Southern Nevada’s population is growing again. It’s not the crazy, can’t-keep-up growth of seven years ago, but it comes with new kinds of pressures.
Census data released last month reported Clark County’s over-65 population grew by almost 6 percent between July 2012 and July 2013, four times the county’s overall growth rate of 1.5 percent. As reported by the Review-Journal’s Brian Haynes, the more than 14,000 new retirement-age residents outnumbered new working-age residents.
As baby boomers retire across America, they’ll continue to seek warmer, tax-friendly climates, a profile Nevada still fits — the Silver State has no state income tax and no estate tax.
Meanwhile, the county’s Hispanic population grew by 2.4 percent last year, according to the census data. Hispanics now make up 30 percent of the county’s more than 2 million residents.
Those numbers support other data released last month in the first study produced by the Kenny C. Guinn Center for Policy Priorities, a think tank named for the late former governor of Nevada. As reported by the Review-Journal’s Yesenia Amaro, the Guinn research found Nevada has the fastest-growing Latino population in the region, and that the Latino population is younger than the non-Latino population. Hispanic students comprised 44 percent of the Clark County School District’s enrollment last year, compared with a 28 percent Caucasian enrollment.

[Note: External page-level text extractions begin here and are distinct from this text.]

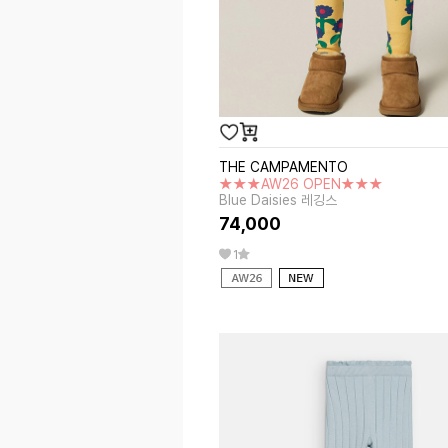
THE CAMPAMENTO
★★★AW26 OPEN★★★
Blue Daisies 레깅스
74,000
1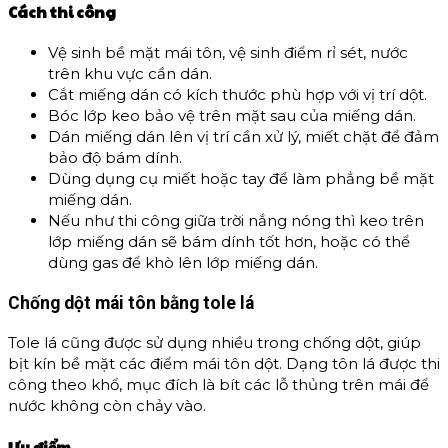
Cách thi công
Vệ sinh bề mặt mái tôn, vệ sinh điểm rỉ sét, nước
trên khu vực cần dán.
Cắt miếng dán có kích thước phù hợp với vị trí dột.
Bóc lớp keo bảo vệ trên mặt sau của miếng dán.
Dán miếng dán lên vị trí cần xử lý, miết chặt để đảm
bảo độ bám dính.
Dùng dụng cụ miết hoặc tay để làm phẳng bề mặt
miếng dán.
Nếu như thi công giữa trời nắng nóng thì keo trên
lớp miếng dán sẽ bám dính tốt hơn, hoặc có thể
dùng gas để khò lên lớp miếng dán.
Chống dột mái tôn bằng tole lá
Tole lá cũng được sử dụng nhiều trong chống dột, giúp
bịt kín bề mặt các điểm mái tôn dột. Dạng tôn lá được thi
công theo khổ, mục đích là bít các lỗ thủng trên mái để
nước không còn chảy vào.
Ưu điểm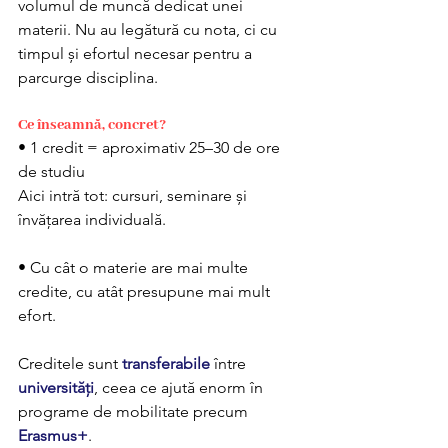
volumul de muncă dedicat unei 
materii. Nu au legătură cu nota, ci cu 
timpul și efortul necesar pentru a 
parcurge disciplina.
Ce înseamnă, concret? 
• 1 credit = aproximativ 25–30 de ore 
de studiu 
Aici intră tot: cursuri, seminare și 
învățarea individuală.
• Cu cât o materie are mai multe 
credite, cu atât presupune mai mult 
efort.
Creditele sunt 
transferabile
 între 
universități
, ceea ce ajută enorm în 
programe de mobilitate precum 
Erasmus+
.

“While overall population growth is expected to slow in coming years, Latinos are projected to grow at a faster rate than other racial and ethnic groups,” the Guinn study said.

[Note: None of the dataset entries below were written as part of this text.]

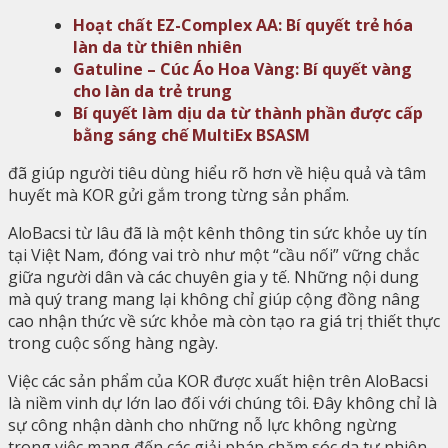
Hoạt chất EZ-Complex AA: Bí quyết trẻ hóa
làn da từ thiên nhiên
Gatuline – Cúc Áo Hoa Vàng: Bí quyết vàng
cho làn da trẻ trung
Bí quyết làm dịu da từ thành phần được cấp
bằng sáng chế MultiEx BSASM
đã giúp người tiêu dùng hiểu rõ hơn về hiệu quả và tâm
huyết mà KOR gửi gắm trong từng sản phẩm.
AloBacsi từ lâu đã là một kênh thông tin sức khỏe uy tín
tại Việt Nam, đóng vai trò như một “cầu nối” vững chắc
giữa người dân và các chuyên gia y tế. Những nội dung
mà quý trang mang lại không chỉ giúp cộng đồng nâng
cao nhận thức về sức khỏe mà còn tạo ra giá trị thiết thực
trong cuộc sống hàng ngày.
Việc các sản phẩm của KOR được xuất hiện trên AloBacsi
là niềm vinh dự lớn lao đối với chúng tôi. Đây không chỉ là
sự công nhận dành cho những nỗ lực không ngừng
trong việc mang đến các giải pháp chăm sóc da tự nhiên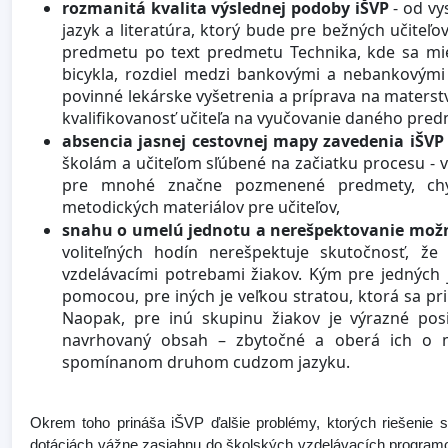
rozmanitá kvalita výslednej podoby iŠVP
- od vy
jazyk a literatúra, ktorý bude pre bežných učiteľ
predmetu po text predmetu Technika, kde sa mi
bicykla, rozdiel medzi bankovými a nebankovými 
povinné lekárske vyšetrenia a príprava na materst
kvalifikovanosť učiteľa na vyučovanie daného pred
absencia jasnej cestovnej mapy zavedenia iŠVP
školám a učiteľom sľúbené na začiatku procesu - v
pre mnohé značne pozmenené predmety, chý
metodických materiálov pre učiteľov,
snahu o umelú jednotu a nerešpektovanie možno
voliteľných hodín nerešpektuje skutočnosť, ž
vzdelávacími potrebami žiakov. Kým pre jedných j
pomocou, pre iných je veľkou stratou, ktorá sa pr
Naopak, pre inú skupinu žiakov je výrazné pos
navrhovaný obsah – zbytočné a oberá ich o mo
spomínanom druhom cudzom jazyku.
Okrem toho prináša iŠVP ďalšie problémy, ktorých riešenie s
dotáciách vážne zasiahnu do školských vzdelávacích programov,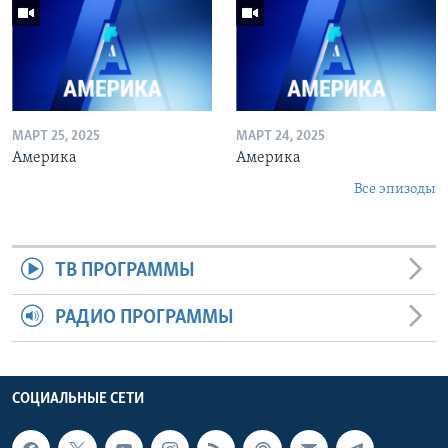
МАРТ 25, 2025
МАРТ 24, 2025
Америка
Америка
Все эпизоды
ТВ ПРОГРАММЫ
РАДИО ПРОГРАММЫ
СОЦИАЛЬНЫЕ СЕТИ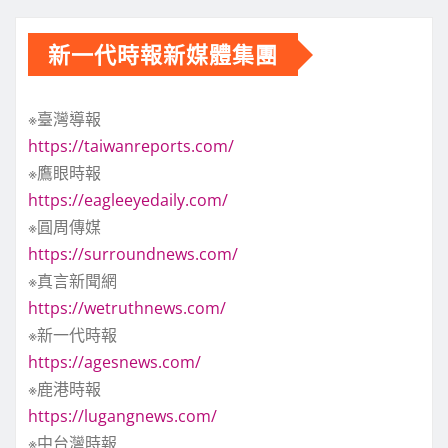
新一代時報新媒體集團
※臺灣導報
https://taiwanreports.com/
※鷹眼時報
https://eagleeyedaily.com/
※圓周傳媒
https://surroundnews.com/
※真言新聞網
https://wetruthnews.com/
※新一代時報
https://agesnews.com/
※鹿港時報
https://lugangnews.com/
※中台灣時報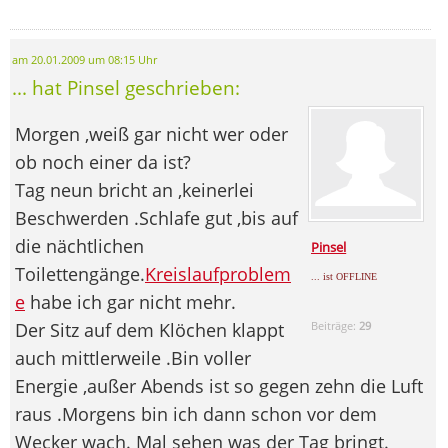
am 20.01.2009 um 08:15 Uhr
... hat Pinsel geschrieben:
Morgen ,weiß gar nicht wer oder
ob noch einer da ist?
Tag neun bricht an ,keinerlei
Beschwerden .Schlafe gut ,bis auf
die nächtlichen
Pinsel
Toilettengänge.
Kreislaufproblem
... ist OFFLINE
e
habe ich gar nicht mehr.
Der Sitz auf dem Klöchen klappt
Beiträge:
29
auch mittlerweile .Bin voller
Energie ,außer Abends ist so gegen zehn die Luft
raus .Morgens bin ich dann schon vor dem
Wecker wach. Mal sehen was der Tag bringt.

Should the trends continue over the next decade — and there’s every reason to think they will — Clark County will have an older population while younger generations become more and more Hispanic. And the most urgent needs of those demographics are obvious today.
People age 65 and older are far and away the biggest consumers of health care. The region can’t attract medical professionals fast enough to meet existing demand for health care services, let alone rapid growth in demand driven by the aging of the population. This is a national challenge that will be far more acute in Nevada. The development of a UNLV medical school, the growth of private medical schools and expanded residency training would go a long way toward increasing medical research, boosting the economy’s health care sector and ensuring that all residents don’t suffer reduced access to health care.
Hispanics certainly need health care, but they also need to perform much better in our public schools. Latino achievement trails other racial and ethnic groups, and Latinos comprise the overwhelming majority of CCSD’s English Language Learners. Having the system’s largest demographic perform so poorly drags down the districts overall achievement and prevents the development of a skilled workforce. Educating students who aren’t proficient in English comes with costs. And yes, a great deal of these costs result from illegal immigration. But no immigration solution from Washington will make this challenge go away. And more funding won’t make a difference if effective programs and skilled teachers aren’t in place.
This growth is different. We’ll have to be prepared for it.